◆ What is being asked ◆
All that should come back is the lines of the data below from the one containing "3: (242, 363, 0.46)" to the one containing "15: (219, 399, 0.46)", inclusive, exactly as they stand.

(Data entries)
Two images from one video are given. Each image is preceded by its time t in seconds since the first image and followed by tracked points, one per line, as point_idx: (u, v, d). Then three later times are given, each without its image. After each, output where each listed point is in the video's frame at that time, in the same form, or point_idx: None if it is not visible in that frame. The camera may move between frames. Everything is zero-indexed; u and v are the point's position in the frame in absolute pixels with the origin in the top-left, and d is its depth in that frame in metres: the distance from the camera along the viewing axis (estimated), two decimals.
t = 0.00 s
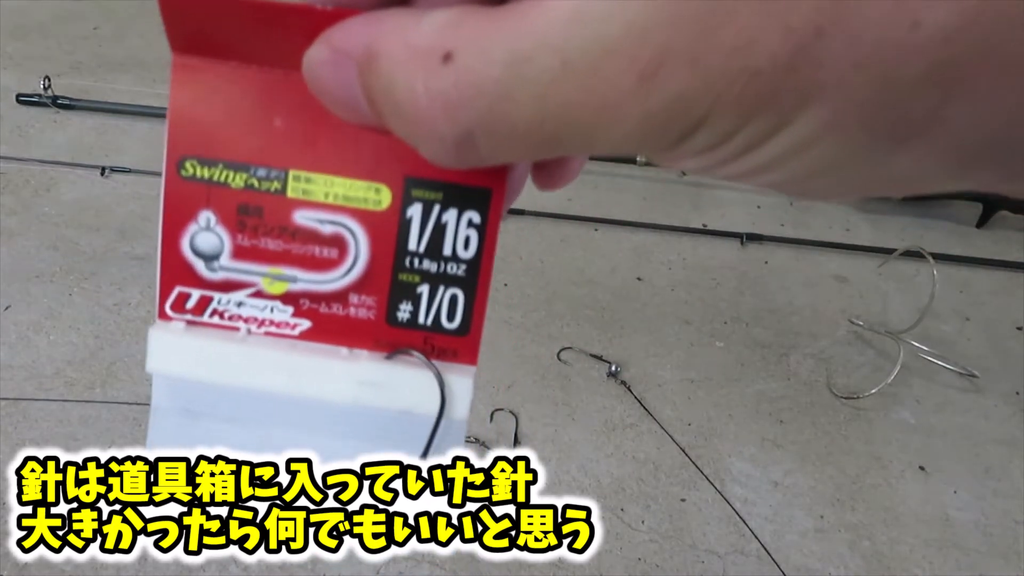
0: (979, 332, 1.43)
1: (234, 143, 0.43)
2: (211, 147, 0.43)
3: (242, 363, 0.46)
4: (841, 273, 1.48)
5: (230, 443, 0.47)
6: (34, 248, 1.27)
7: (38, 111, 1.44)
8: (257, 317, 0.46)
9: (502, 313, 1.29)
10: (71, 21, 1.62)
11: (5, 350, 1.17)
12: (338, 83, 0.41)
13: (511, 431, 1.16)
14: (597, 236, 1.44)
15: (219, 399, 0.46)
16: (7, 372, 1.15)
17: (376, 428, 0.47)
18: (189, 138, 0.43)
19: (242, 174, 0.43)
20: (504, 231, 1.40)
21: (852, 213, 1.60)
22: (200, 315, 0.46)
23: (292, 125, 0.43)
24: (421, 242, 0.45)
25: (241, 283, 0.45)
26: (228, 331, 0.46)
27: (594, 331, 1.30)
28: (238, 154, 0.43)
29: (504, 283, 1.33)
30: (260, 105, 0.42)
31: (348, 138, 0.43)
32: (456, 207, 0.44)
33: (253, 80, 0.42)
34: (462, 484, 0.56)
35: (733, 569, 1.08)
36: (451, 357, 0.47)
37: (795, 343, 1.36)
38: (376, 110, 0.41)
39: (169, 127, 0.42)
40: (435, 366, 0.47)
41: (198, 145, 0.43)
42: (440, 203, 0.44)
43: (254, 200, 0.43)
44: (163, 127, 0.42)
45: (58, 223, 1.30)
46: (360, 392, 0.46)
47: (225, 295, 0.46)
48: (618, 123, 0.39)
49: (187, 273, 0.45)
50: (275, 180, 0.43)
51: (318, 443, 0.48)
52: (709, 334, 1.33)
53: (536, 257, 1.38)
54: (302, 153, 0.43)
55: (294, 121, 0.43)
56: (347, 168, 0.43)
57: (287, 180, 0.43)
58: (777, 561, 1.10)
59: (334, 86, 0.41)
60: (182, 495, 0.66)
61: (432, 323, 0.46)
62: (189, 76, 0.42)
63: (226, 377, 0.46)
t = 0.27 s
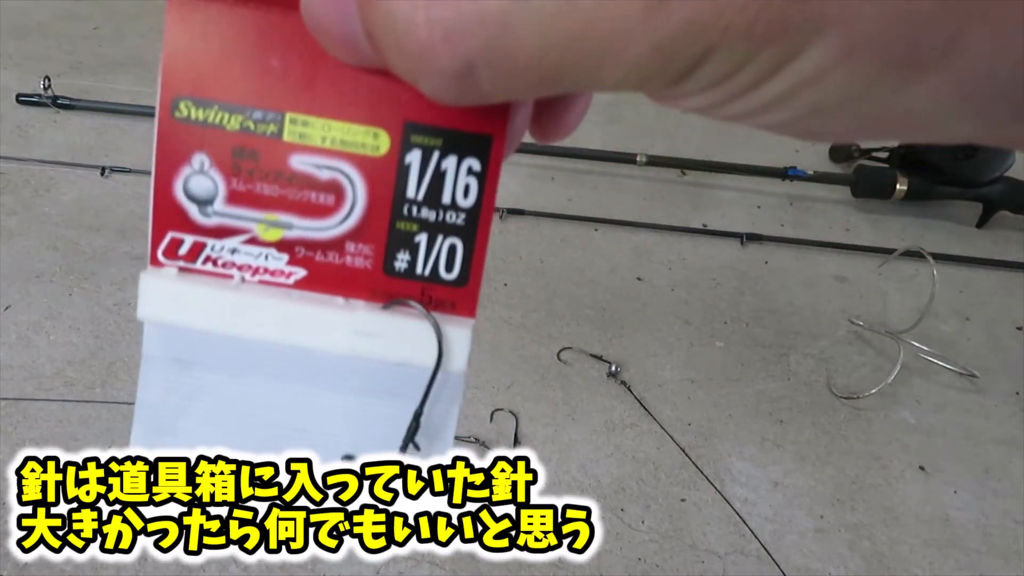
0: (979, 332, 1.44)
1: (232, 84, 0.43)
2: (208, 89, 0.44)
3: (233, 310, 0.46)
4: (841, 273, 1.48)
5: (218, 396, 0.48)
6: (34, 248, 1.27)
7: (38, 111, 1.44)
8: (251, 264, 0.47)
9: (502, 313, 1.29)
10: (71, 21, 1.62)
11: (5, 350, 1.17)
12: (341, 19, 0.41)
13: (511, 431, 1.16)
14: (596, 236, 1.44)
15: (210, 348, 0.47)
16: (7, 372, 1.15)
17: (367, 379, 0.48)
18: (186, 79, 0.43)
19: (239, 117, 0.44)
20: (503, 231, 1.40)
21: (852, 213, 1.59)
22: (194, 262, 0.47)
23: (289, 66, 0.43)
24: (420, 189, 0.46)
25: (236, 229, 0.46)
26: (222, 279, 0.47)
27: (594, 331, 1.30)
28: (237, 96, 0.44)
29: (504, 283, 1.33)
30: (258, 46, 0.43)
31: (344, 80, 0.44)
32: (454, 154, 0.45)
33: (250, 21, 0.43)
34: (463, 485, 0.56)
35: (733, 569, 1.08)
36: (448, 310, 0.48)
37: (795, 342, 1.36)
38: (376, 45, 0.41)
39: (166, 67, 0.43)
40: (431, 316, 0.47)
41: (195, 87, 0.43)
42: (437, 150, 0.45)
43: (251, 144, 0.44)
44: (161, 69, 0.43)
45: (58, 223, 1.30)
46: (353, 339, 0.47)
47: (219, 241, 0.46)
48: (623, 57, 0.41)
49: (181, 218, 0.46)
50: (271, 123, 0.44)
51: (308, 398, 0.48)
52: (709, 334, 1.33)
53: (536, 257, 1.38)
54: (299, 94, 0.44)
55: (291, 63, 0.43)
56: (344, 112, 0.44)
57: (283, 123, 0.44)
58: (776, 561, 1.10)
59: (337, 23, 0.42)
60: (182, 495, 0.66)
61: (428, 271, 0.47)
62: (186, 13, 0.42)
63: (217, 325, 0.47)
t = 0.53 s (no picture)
0: (979, 332, 1.44)
1: (214, 47, 0.42)
2: (189, 52, 0.43)
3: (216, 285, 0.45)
4: (841, 273, 1.48)
5: (199, 378, 0.47)
6: (34, 248, 1.27)
7: (38, 111, 1.44)
8: (235, 239, 0.46)
9: (503, 313, 1.29)
10: (72, 20, 1.62)
11: (6, 350, 1.17)
12: None
13: (511, 431, 1.16)
14: (596, 236, 1.44)
15: (193, 326, 0.46)
16: (7, 372, 1.15)
17: (358, 358, 0.47)
18: (166, 42, 0.43)
19: (221, 80, 0.43)
20: (503, 231, 1.40)
21: (852, 213, 1.59)
22: (175, 237, 0.46)
23: (273, 27, 0.42)
24: (413, 158, 0.45)
25: (219, 200, 0.45)
26: (205, 254, 0.46)
27: (594, 331, 1.30)
28: (219, 58, 0.43)
29: (504, 283, 1.33)
30: (240, 6, 0.42)
31: (332, 42, 0.43)
32: (447, 122, 0.44)
33: None
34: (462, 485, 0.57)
35: (733, 569, 1.09)
36: (445, 287, 0.47)
37: (795, 342, 1.36)
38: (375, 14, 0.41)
39: (145, 30, 0.42)
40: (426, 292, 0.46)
41: (175, 50, 0.43)
42: (430, 117, 0.44)
43: (235, 110, 0.43)
44: (138, 31, 0.42)
45: (58, 223, 1.31)
46: (343, 316, 0.46)
47: (202, 213, 0.45)
48: (625, 10, 0.43)
49: (162, 190, 0.45)
50: (256, 87, 0.43)
51: (295, 380, 0.47)
52: (710, 334, 1.33)
53: (536, 257, 1.38)
54: (284, 57, 0.43)
55: (274, 23, 0.42)
56: (332, 76, 0.43)
57: (269, 87, 0.43)
58: (776, 561, 1.10)
59: None
60: (181, 495, 0.66)
61: (421, 245, 0.46)
62: None
63: (200, 301, 0.46)
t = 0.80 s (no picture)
0: (979, 332, 1.44)
1: (224, 55, 0.41)
2: (197, 62, 0.41)
3: (234, 304, 0.44)
4: (841, 273, 1.48)
5: (219, 398, 0.46)
6: (34, 248, 1.27)
7: (38, 111, 1.44)
8: (252, 254, 0.44)
9: (503, 313, 1.29)
10: (72, 21, 1.62)
11: (5, 350, 1.17)
12: None
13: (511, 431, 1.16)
14: (596, 236, 1.44)
15: (212, 346, 0.45)
16: (7, 372, 1.15)
17: (384, 375, 0.46)
18: (171, 50, 0.41)
19: (233, 91, 0.41)
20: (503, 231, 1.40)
21: (852, 212, 1.59)
22: (189, 254, 0.44)
23: (284, 33, 0.41)
24: (433, 166, 0.44)
25: (236, 216, 0.44)
26: (222, 271, 0.45)
27: (594, 330, 1.30)
28: (229, 67, 0.41)
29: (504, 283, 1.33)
30: (249, 11, 0.40)
31: (346, 46, 0.41)
32: (468, 127, 0.43)
33: None
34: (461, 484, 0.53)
35: (733, 569, 1.09)
36: (470, 297, 0.46)
37: (795, 342, 1.36)
38: None
39: (151, 39, 0.41)
40: (451, 302, 0.45)
41: (180, 60, 0.41)
42: (450, 122, 0.43)
43: (248, 121, 0.42)
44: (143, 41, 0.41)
45: (58, 223, 1.31)
46: (367, 331, 0.45)
47: (216, 230, 0.44)
48: None
49: (176, 206, 0.43)
50: (270, 96, 0.42)
51: (320, 401, 0.47)
52: (709, 334, 1.33)
53: (536, 257, 1.38)
54: (297, 64, 0.41)
55: (286, 28, 0.41)
56: (348, 84, 0.41)
57: (282, 97, 0.42)
58: (776, 561, 1.10)
59: None
60: (181, 495, 0.65)
61: (444, 254, 0.45)
62: None
63: (216, 321, 0.45)
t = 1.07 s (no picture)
0: (979, 332, 1.44)
1: (242, 74, 0.42)
2: (214, 80, 0.42)
3: (257, 324, 0.45)
4: (841, 274, 1.48)
5: (242, 421, 0.47)
6: (34, 248, 1.27)
7: (38, 111, 1.44)
8: (275, 275, 0.45)
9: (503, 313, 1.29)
10: (72, 20, 1.62)
11: (5, 350, 1.17)
12: None
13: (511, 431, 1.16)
14: (596, 236, 1.43)
15: (236, 370, 0.46)
16: (7, 372, 1.15)
17: (411, 395, 0.47)
18: (190, 69, 0.42)
19: (253, 108, 0.42)
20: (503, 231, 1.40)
21: (853, 213, 1.59)
22: (210, 276, 0.45)
23: (303, 48, 0.42)
24: (458, 180, 0.45)
25: (258, 236, 0.44)
26: (244, 293, 0.45)
27: (594, 330, 1.30)
28: (249, 85, 0.42)
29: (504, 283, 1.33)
30: (265, 29, 0.41)
31: (363, 62, 0.42)
32: (492, 139, 0.44)
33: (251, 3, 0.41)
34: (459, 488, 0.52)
35: (733, 569, 1.08)
36: (498, 313, 0.47)
37: (795, 343, 1.36)
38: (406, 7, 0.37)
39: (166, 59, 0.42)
40: (480, 320, 0.46)
41: (199, 79, 0.42)
42: (473, 135, 0.44)
43: (267, 138, 0.43)
44: (163, 62, 0.42)
45: (58, 223, 1.31)
46: (394, 350, 0.46)
47: (237, 251, 0.45)
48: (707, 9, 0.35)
49: (197, 228, 0.44)
50: (290, 113, 0.43)
51: (344, 423, 0.47)
52: (709, 334, 1.33)
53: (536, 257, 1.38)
54: (316, 80, 0.42)
55: (305, 44, 0.42)
56: (368, 98, 0.42)
57: (303, 113, 0.43)
58: (776, 561, 1.10)
59: None
60: (181, 496, 0.65)
61: (471, 270, 0.46)
62: None
63: (240, 344, 0.45)
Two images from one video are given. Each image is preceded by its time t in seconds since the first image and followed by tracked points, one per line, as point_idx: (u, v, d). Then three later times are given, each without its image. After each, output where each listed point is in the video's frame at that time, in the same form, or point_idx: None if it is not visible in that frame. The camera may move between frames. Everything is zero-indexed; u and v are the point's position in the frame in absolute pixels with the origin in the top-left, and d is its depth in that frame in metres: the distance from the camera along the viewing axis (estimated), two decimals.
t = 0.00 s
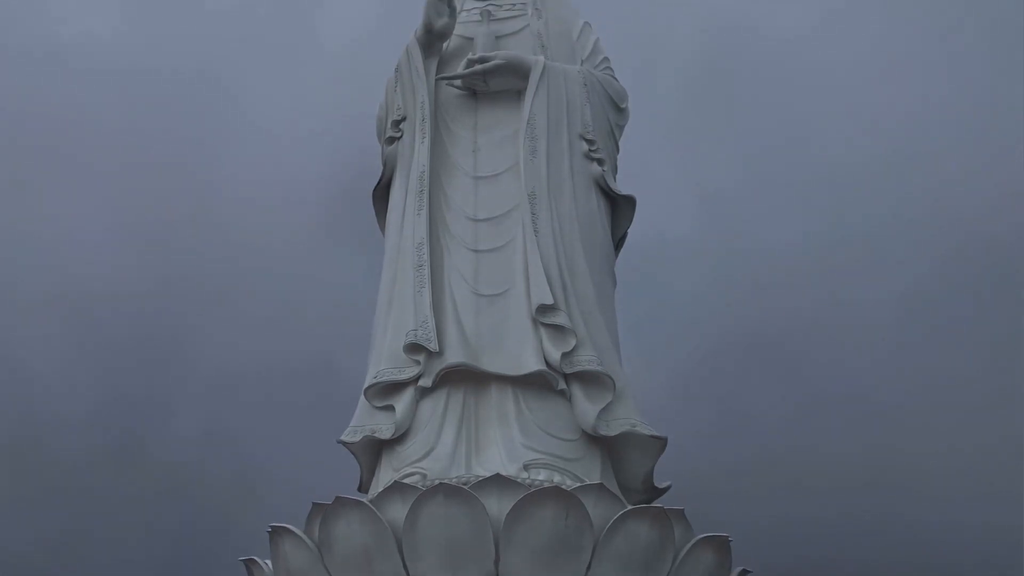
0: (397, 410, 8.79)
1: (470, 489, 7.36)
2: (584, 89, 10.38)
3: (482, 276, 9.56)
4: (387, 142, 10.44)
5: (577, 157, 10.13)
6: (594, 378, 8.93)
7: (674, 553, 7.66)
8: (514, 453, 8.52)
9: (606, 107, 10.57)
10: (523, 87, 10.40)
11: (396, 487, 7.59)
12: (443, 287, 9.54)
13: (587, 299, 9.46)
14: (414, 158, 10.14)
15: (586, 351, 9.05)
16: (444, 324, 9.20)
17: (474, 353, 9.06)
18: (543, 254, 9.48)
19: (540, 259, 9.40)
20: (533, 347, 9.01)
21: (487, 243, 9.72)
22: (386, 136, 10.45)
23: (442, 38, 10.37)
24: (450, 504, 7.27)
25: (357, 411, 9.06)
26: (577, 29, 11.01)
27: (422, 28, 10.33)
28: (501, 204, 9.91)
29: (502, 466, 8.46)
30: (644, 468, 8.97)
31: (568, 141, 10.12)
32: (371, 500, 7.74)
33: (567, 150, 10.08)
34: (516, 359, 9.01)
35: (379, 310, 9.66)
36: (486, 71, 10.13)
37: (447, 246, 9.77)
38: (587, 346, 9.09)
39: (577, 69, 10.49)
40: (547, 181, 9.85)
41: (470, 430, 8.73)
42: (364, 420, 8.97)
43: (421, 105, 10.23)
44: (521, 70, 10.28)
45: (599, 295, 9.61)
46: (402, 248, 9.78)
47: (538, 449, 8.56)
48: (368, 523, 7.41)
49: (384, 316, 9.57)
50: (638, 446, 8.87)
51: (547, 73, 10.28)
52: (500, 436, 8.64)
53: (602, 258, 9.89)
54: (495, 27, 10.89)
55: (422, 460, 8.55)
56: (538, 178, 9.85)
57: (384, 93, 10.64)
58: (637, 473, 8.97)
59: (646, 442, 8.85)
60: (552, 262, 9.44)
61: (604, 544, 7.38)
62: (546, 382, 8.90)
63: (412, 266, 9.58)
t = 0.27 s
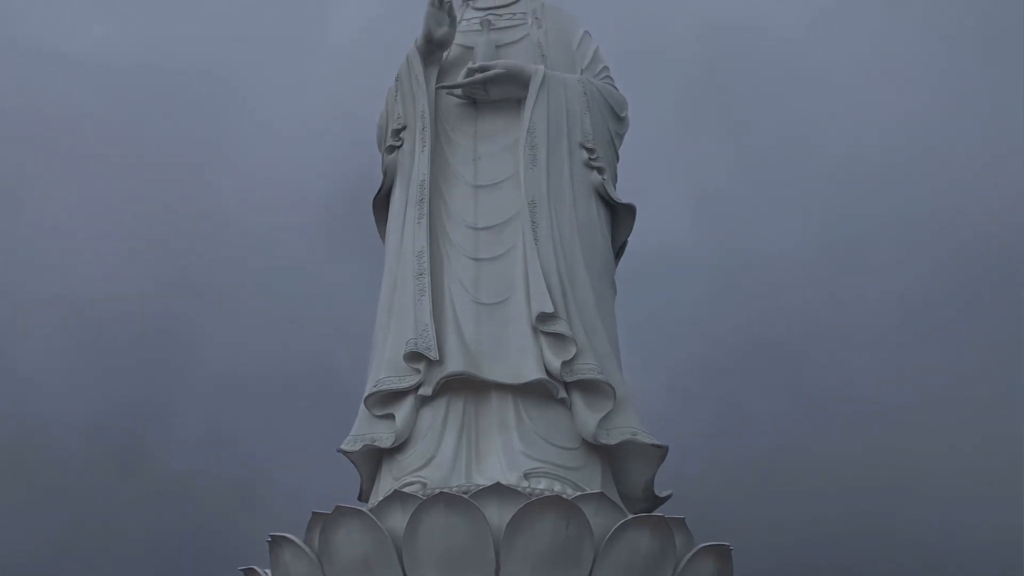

◆ Answer below ◆
3: (242, 363, 0.46)
4: (841, 273, 1.48)
5: (230, 443, 0.47)
6: (34, 248, 1.27)
7: (38, 111, 1.44)
8: (257, 317, 0.46)
9: (502, 313, 1.29)
10: (71, 21, 1.62)
11: (5, 350, 1.17)
12: (338, 83, 0.41)
13: (511, 431, 1.16)
14: (597, 236, 1.44)
15: (219, 399, 0.46)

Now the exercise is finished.